門の前で、登録用紙を三回書き直し、結局出さずに帰った。


理由。


「……字、間違えたら怒られそうで」


「怒られないよ?」


「いや、雰囲気がもう……」


行商人は遠くを見る目で言った。


「ここ、空気が“ちゃんとしてる”じゃないですか」


「それ、褒め言葉?」


「はい!」


フィリアは思わず笑った。


■越えられなかった者③:じいじ(未遂)


「……ちなみに」


封緘使が、少し言いづらそうに続ける。


「昨日、じいじ殿が――」


「え?」


「原種区画の柵を越えようとして、封緘札に気づいて止まりました」


「じいじ!!?」


「いや違う!」


じいじは即座に反論する。


「足がもつれただけじゃ!」


「柵に手、かけてたよね?」


「……老化じゃ」


全員、無言で頷いた。


■越えなかった、という評価


フィリアは、報告をまとめながら考える。


(越えなかった)


(越えられなかった)


それは――悪いことじゃない。


むしろ。


「……線が、ちゃんと見えてる」


「はい」


ガルドが頷く。


「見えない線は、越えられやすい。見える線は、迷わせる」


「迷った末に、戻るなら」


「それは“効いている”証拠ですな」


フィリアは、小さく胸を張った。


■一方その頃:越えた者(別件)


「……で、越えた者は?」


その問いに、場の空気が少しだけ変わる。


「処理済みです」


「ですよね」


今日は、軽い話の日だ。


■フィリアの感想


お茶の時間。


ケーキを食べながら、フィリアは言った。


「ねぇ」


「なんでしょうにゃ?」


ミュネが紅茶を注ぐ。


「ルールってさ」


「はいにゃ」


「守られると、ちょっと拍子抜けするね」


「……それは、良いことでは?」


フィリアはフォークをくるくる回した。


「うん。

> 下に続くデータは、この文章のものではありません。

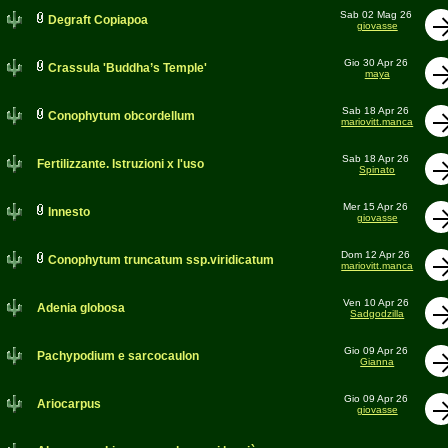
Sab 02 Mag 26
Degraft Copiapoa
giovasse
Gio 30 Apr 26
Crassula 'Buddha’s Temple'
maya
Sab 18 Apr 26
Conophytum obcordellum
mariovitt.manca
Sab 18 Apr 26
Fertilizzante. Istruzioni x l'uso
Spinato
Mer 15 Apr 26
Innesto
giovasse
Dom 12 Apr 26
Conophytum truncatum ssp.viridicatum
mariovitt.manca
Ven 10 Apr 26
Adenia globosa
Sadgodzilla
Gio 09 Apr 26
Pachypodium e sarcocaulon
Gianna
Gio 09 Apr 26
Ariocarpus
giovasse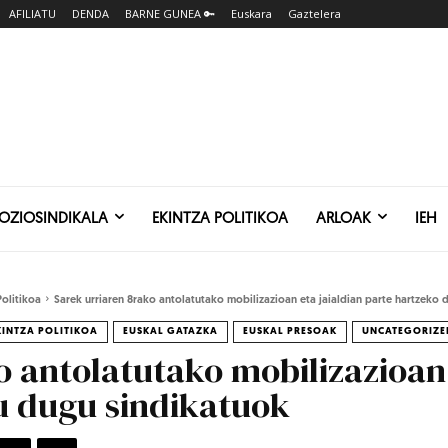
AFILIATU
DENDA
BARNE GUNEA 🔑
Euskara
Gaztelera
SOZIOSINDIKALA
EKINTZA POLITIKOA
ARLOAK
IEH
Politikoa
Sarek urriaren 8rako antolatutako mobilizazioan eta jaialdian parte hartzeko d
KINTZA POLITIKOA
EUSKAL GATAZKA
EUSKAL PRESOAK
UNCATEGORIZE
o antolatutako mobilizazioan 
u dugu sindikatuok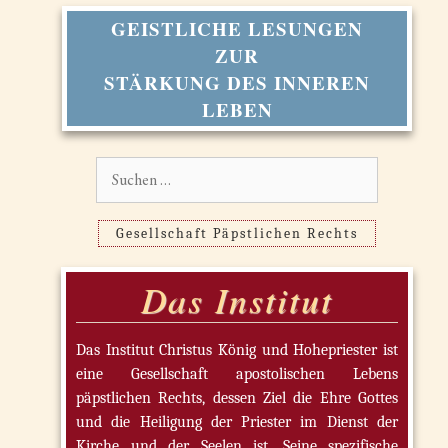
GEISTLICHE LESUNGEN
ZUR
STÄRKUNG DES INNEREN
LEBEN
Suchen
nach:
Gesellschaft Päpstlichen Rechts
Das Institut
Das Institut Christus König und Hohepriester ist
eine Gesellschaft apostolischen Lebens
päpstlichen Rechts, dessen Ziel die Ehre Gottes
und die Heiligung der Priester im Dienst der
Kirche und der Seelen ist. Seine spezifische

でも」


少しだけ、笑う。


「“越えない”って選択、思ったより難しいんだなって」


じいじが頷いた。


「欲や好奇心を抑えるのは、才能じゃ」


「才能?」


「そう。“我慢できる才能”」


フィリアは、ふむ、と考えてから言った。


「じゃあこの領地、才能持ちが多いんだ」


■静かな結論


この日、処罰はなかった。

叱責もなかった。


あったのは、


・立ち止まった記録

・引き返した判断

・越えなかった事実


それだけ。


だがそれこそが――

原種管理地が、**“正常に機能している証”**だった。


線は、引かれている。


そして多くの者は、

その線を「ちゃんと見る」ことができていた。


フィリアは、紅茶を一口飲む。


「……うん」


今日は、いい日だ。


静かで、

ちょっと可笑しくて、

そして――少し安心できる日だった。